=== READING PASSAGE ===
* begin *
A Spectator’s Guide to Crucifixion

John Dickson provides a short guide to the practice of crucifixion in the Ancient World.

1. Where did crucifixion come from?

Crucifixion was an ancient form of torture/death probably invented by the Persians (King Darius 500 BC), passed onto the Carthaginians (400 BC), before being perfected by the Romans (from 200 BC – AD 337)

2. Was it a formal penalty or a random act of violence?

Of the three forms of official capital punishment in the Roman empire—crucifixion, decapitation and burning alive—crucifixion was regarded as the summum supplicium, the ‘ultimate punishment’, usually reserved for rebels against the Empire. 

3. Was there a 'correct' method of crucifixion?

There was no correct method of crucifixion, some common elements included:

  • victims being scourged beforehand, enhancing the appearance (and reality) of brutalization
  • victims being stripped naked, taken to a visible place, often a hill, and then fastened to a large wooden beam
  • ropes were sometimes used for fastening the victim to the cross but nails were preferred
  • victims were fastened in a variety of postures; the first-century writer Seneca even tells us of victims being nailed through the genitals, as well as through the hands and feet
  • sometimes a simple vertical pole was used; other times a cross-beam was affixed creating a capital-T shape or the cross shape (†) we usually associate with crucifixion. The Greek word stauros (‘cross’) simply means ‘stake’ or ‘pole’.Death usually resulted not through blood loss – though this didn’t help – but through asphyxiation, the depletion of oxygen through interrupted breathing. Death often took days.
* end *
=== ENTRIES SHOWN ===
* begin *
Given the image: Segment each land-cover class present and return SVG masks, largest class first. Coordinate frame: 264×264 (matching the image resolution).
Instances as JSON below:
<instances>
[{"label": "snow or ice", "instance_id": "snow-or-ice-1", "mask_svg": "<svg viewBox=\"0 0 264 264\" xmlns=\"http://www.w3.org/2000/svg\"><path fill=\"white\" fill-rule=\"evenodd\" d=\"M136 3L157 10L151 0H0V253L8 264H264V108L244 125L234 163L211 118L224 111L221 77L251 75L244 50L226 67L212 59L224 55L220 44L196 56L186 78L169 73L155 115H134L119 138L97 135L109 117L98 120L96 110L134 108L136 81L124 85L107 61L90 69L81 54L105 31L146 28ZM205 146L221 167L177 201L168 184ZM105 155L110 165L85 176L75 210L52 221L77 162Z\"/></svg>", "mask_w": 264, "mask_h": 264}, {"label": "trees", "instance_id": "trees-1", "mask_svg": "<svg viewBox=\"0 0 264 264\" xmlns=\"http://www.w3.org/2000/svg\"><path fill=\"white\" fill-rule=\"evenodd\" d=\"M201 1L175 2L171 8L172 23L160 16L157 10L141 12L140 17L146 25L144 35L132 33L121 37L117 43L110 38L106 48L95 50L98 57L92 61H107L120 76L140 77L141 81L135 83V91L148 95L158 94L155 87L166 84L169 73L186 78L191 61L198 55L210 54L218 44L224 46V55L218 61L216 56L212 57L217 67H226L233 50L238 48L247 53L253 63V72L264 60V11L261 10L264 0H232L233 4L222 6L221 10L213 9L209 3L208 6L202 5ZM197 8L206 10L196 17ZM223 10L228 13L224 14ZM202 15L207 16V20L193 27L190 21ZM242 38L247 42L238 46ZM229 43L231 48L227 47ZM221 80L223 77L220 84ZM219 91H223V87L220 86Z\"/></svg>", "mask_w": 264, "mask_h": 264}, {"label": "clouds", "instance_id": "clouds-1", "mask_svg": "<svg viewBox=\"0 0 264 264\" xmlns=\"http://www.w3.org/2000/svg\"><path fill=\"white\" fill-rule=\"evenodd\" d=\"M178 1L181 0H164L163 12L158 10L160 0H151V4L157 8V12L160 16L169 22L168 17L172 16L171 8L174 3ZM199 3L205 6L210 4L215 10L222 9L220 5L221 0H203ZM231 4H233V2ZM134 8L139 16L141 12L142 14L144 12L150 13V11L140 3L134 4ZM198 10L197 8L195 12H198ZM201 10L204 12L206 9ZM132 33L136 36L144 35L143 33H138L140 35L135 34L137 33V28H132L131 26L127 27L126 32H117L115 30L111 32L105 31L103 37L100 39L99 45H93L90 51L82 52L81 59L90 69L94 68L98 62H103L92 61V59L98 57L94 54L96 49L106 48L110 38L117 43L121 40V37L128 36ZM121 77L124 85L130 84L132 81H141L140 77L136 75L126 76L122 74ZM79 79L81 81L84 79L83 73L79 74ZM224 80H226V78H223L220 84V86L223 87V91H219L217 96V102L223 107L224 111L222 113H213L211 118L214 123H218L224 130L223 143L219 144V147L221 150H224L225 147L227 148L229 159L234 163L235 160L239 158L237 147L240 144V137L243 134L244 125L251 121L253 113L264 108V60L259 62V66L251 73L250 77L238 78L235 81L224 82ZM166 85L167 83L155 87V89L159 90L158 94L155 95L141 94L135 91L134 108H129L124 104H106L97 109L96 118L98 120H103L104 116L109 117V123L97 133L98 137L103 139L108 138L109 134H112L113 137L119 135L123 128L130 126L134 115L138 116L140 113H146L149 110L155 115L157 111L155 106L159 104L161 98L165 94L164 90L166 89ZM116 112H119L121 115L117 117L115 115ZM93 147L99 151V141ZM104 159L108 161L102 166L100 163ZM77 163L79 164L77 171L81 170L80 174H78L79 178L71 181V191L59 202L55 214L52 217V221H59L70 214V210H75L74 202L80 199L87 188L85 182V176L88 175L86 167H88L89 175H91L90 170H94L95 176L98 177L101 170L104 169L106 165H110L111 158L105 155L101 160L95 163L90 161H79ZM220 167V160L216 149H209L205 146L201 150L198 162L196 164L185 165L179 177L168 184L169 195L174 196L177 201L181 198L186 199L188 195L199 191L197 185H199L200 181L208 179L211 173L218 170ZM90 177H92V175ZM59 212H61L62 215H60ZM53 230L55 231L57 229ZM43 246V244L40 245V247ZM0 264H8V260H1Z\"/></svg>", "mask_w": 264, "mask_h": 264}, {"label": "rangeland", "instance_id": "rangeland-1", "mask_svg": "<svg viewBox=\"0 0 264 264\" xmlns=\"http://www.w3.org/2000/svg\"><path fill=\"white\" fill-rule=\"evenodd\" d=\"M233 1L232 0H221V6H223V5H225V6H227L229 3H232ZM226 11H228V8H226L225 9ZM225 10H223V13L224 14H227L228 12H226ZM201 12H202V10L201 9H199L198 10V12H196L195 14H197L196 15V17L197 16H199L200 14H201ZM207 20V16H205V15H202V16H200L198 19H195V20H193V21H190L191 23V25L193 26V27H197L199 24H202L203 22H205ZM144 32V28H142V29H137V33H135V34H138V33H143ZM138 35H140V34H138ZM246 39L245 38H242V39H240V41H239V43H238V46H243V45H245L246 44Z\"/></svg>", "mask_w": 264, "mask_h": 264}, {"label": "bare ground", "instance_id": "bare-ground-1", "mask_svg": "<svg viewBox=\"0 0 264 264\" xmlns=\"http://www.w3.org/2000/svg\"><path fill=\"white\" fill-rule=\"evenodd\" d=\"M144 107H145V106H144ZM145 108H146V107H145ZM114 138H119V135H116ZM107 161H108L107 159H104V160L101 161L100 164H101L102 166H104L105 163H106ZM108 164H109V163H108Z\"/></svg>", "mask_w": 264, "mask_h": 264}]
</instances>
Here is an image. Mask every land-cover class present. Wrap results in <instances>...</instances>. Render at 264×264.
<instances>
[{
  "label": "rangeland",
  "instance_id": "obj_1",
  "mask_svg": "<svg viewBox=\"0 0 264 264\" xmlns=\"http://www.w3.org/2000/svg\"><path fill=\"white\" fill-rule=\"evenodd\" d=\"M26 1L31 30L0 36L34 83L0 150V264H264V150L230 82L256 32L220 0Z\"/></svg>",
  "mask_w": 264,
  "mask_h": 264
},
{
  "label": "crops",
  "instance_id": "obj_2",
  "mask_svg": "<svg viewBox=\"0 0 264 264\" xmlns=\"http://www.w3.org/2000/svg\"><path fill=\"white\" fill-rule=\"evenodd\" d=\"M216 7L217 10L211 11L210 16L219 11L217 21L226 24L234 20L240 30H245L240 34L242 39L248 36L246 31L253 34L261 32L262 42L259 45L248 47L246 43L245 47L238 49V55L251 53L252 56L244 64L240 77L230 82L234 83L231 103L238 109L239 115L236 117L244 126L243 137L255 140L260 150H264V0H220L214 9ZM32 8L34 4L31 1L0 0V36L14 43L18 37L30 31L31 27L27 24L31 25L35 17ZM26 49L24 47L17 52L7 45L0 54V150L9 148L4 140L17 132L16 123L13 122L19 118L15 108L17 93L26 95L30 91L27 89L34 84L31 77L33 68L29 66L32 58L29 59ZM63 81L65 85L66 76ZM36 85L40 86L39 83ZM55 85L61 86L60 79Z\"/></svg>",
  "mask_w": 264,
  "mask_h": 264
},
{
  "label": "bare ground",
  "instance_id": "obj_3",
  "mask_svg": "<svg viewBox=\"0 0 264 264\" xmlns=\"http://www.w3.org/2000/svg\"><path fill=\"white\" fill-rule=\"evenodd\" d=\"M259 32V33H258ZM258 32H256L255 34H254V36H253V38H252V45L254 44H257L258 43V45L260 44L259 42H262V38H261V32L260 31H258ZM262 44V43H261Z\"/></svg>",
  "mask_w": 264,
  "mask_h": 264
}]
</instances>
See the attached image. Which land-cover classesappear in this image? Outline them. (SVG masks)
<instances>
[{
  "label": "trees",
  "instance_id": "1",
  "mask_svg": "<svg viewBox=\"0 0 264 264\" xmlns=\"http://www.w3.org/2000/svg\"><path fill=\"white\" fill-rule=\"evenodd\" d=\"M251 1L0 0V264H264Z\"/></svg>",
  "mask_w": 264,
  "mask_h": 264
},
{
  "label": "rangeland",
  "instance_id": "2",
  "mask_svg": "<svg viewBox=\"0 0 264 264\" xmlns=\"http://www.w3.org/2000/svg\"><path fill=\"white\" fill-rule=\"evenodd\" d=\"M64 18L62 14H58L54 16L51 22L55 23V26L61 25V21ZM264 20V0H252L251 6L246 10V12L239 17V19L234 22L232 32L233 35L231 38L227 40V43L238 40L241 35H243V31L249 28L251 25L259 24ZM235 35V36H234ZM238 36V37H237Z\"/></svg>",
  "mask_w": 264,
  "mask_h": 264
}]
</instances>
* end *
=== REQUESTS ===
(a) Using the crucifixion guide above, decide whether each statement agrees with it: (i) crucifixion was probably invented by the Carthaginians; (ii) crucifixion was usually reserved for rebels against the Empire; (iii) ropes were preferred over nails for fastening victims. For each, answer yes or no and quote the deciding words.
(b) In the crucifixion guide above, shorten the paragraph beginning "Of the three forms of official capital punishment" while keeping its main facts.

=== ANSWERS PROVIDED ===
(a)
(i) No: "probably invented by the Persians (King Darius 500 BC), passed onto the Carthaginians (400 BC)"
(ii) Yes: "usually reserved for rebels against the Empire"
(iii) No: "ropes were sometimes used for fastening the victim to the cross but nails were preferred"

(b) The Roman empire had three official forms of capital punishment: crucifixion, decapitation and burning alive. Crucifixion was considered the summum supplicium, the "ultimate punishment," and was usually reserved for rebels against the Empire.